Details
-
Bug
-
Status: Resolved
-
Major
-
Resolution: Fixed
-
1.16.0, 1.15.2
Description
Hi every one,
Recently we discovered an issue which blocks Sink operators from sending records to client's endpoint.
To reproduce the issue, we started our Flink app from an existing savepoint, in which some Sink operators hold some buffered records. For instance, app employs KinesisStreamSink with a parallelism of 4. 2 of them has no buffered records, the other 2 start with existing states of some records, which are leftover from the previous run.
Behavior: during runtime, we sent records (let's say 200) to this sink in rebalance mode. But only 100 of them (50%) were dispatched from the sink operators.

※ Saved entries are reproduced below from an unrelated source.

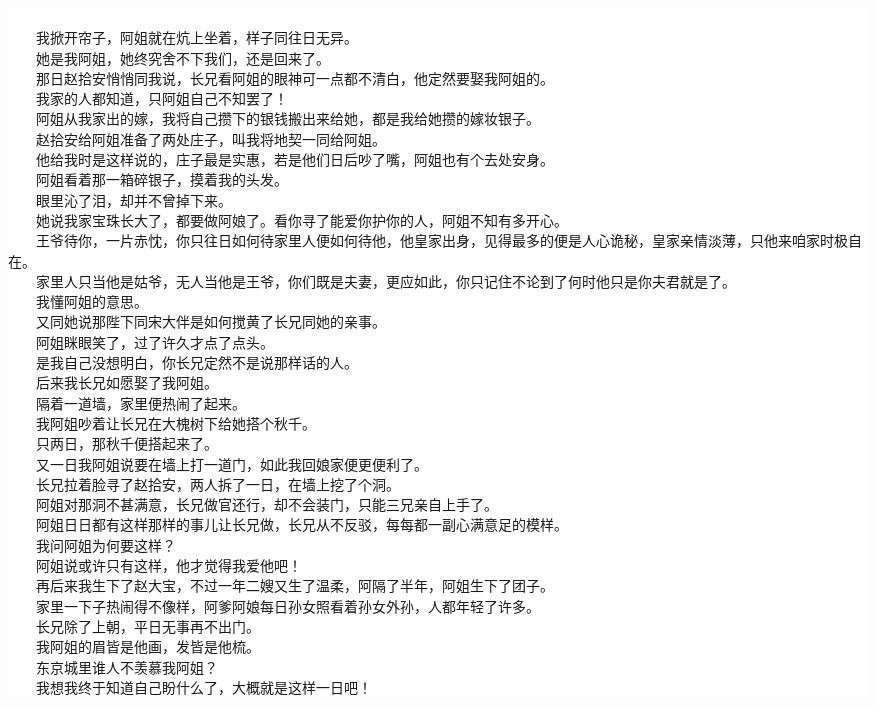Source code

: <br>   
&emsp;&emsp;我掀开帘子，阿姐就在炕上坐着，样子同往日无异。  
<br>   
&emsp;&emsp;她是我阿姐，她终究舍不下我们，还是回来了。  
<br>   
&emsp;&emsp;那日赵拾安悄悄同我说，长兄看阿姐的眼神可一点都不清白，他定然要娶我阿姐的。  
<br>   
&emsp;&emsp;我家的人都知道，只阿姐自己不知罢了！  
<br>   
&emsp;&emsp;阿姐从我家出的嫁，我将自己攒下的银钱搬出来给她，都是我给她攒的嫁妆银子。  
<br>   
&emsp;&emsp;赵拾安给阿姐准备了两处庄子，叫我将地契一同给阿姐。  
<br>   
&emsp;&emsp;他给我时是这样说的，庄子最是实惠，若是他们日后吵了嘴，阿姐也有个去处安身。  
<br>   
&emsp;&emsp;阿姐看着那一箱碎银子，摸着我的头发。  
<br>   
&emsp;&emsp;眼里沁了泪，却并不曾掉下来。  
<br>   
&emsp;&emsp;她说我家宝珠长大了，都要做阿娘了。看你寻了能爱你护你的人，阿姐不知有多开心。  
<br>   
&emsp;&emsp;王爷待你，一片赤忱，你只往日如何待家里人便如何待他，他皇家出身，见得最多的便是人心诡秘，皇家亲情淡薄，只他来咱家时极自在。  
<br>   
&emsp;&emsp;家里人只当他是姑爷，无人当他是王爷，你们既是夫妻，更应如此，你只记住不论到了何时他只是你夫君就是了。  
<br>   
&emsp;&emsp;我懂阿姐的意思。  
<br>   
&emsp;&emsp;又同她说那陛下同宋大伴是如何搅黄了长兄同她的亲事。  
<br>   
&emsp;&emsp;阿姐眯眼笑了，过了许久才点了点头。  
<br>   
&emsp;&emsp;是我自己没想明白，你长兄定然不是说那样话的人。  
<br>   
&emsp;&emsp;后来我长兄如愿娶了我阿姐。  
<br>   
&emsp;&emsp;隔着一道墙，家里便热闹了起来。  
<br>   
&emsp;&emsp;我阿姐吵着让长兄在大槐树下给她搭个秋千。  
<br>   
&emsp;&emsp;只两日，那秋千便搭起来了。  
<br>   
&emsp;&emsp;又一日我阿姐说要在墙上打一道门，如此我回娘家便更便利了。  
<br>   
&emsp;&emsp;长兄拉着脸寻了赵拾安，两人拆了一日，在墙上挖了个洞。  
<br>   
&emsp;&emsp;阿姐对那洞不甚满意，长兄做官还行，却不会装门，只能三兄亲自上手了。  
<br>   
&emsp;&emsp;阿姐日日都有这样那样的事儿让长兄做，长兄从不反驳，每每都一副心满意足的模样。  
<br>   
&emsp;&emsp;我问阿姐为何要这样？  
<br>   
&emsp;&emsp;阿姐说或许只有这样，他才觉得我爱他吧！  
<br>   
&emsp;&emsp;再后来我生下了赵大宝，不过一年二嫂又生了温柔，阿隔了半年，阿姐生下了团子。  
<br>   
&emsp;&emsp;家里一下子热闹得不像样，阿爹阿娘每日孙女照看着孙女外孙，人都年轻了许多。  
<br>   
&emsp;&emsp;长兄除了上朝，平日无事再不出门。  
<br>   
&emsp;&emsp;我阿姐的眉皆是他画，发皆是他梳。  
<br>   
&emsp;&emsp;东京城里谁人不羡慕我阿姐？  
<br>   
&emsp;&emsp;我想我终于知道自己盼什么了，大概就是这样一日吧！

After investigation, we found that the implementation AsyncSinkWriter invokes submitRequestEntries() to send the records to their destination. This invocation is performed when a callback is performed, a flush(true) or forced-flush is called, or when the buffered is full (either in size or in quantity).
The case falls in the first scenario: the callback is not registered when the writer starts with some existing buffered records, initialized from savepoint. Hence in our case, those operators were holding records till their buffers become full, while other operators still perform the usual sending.
Impacted scope: flink-1.15.2 or later version, for any Sink that implements AsyncSinkWriter.
We currently treat this as an abnormal behavior of Flink, but please let me know if this behavior is intended by design.
Thanks in advance.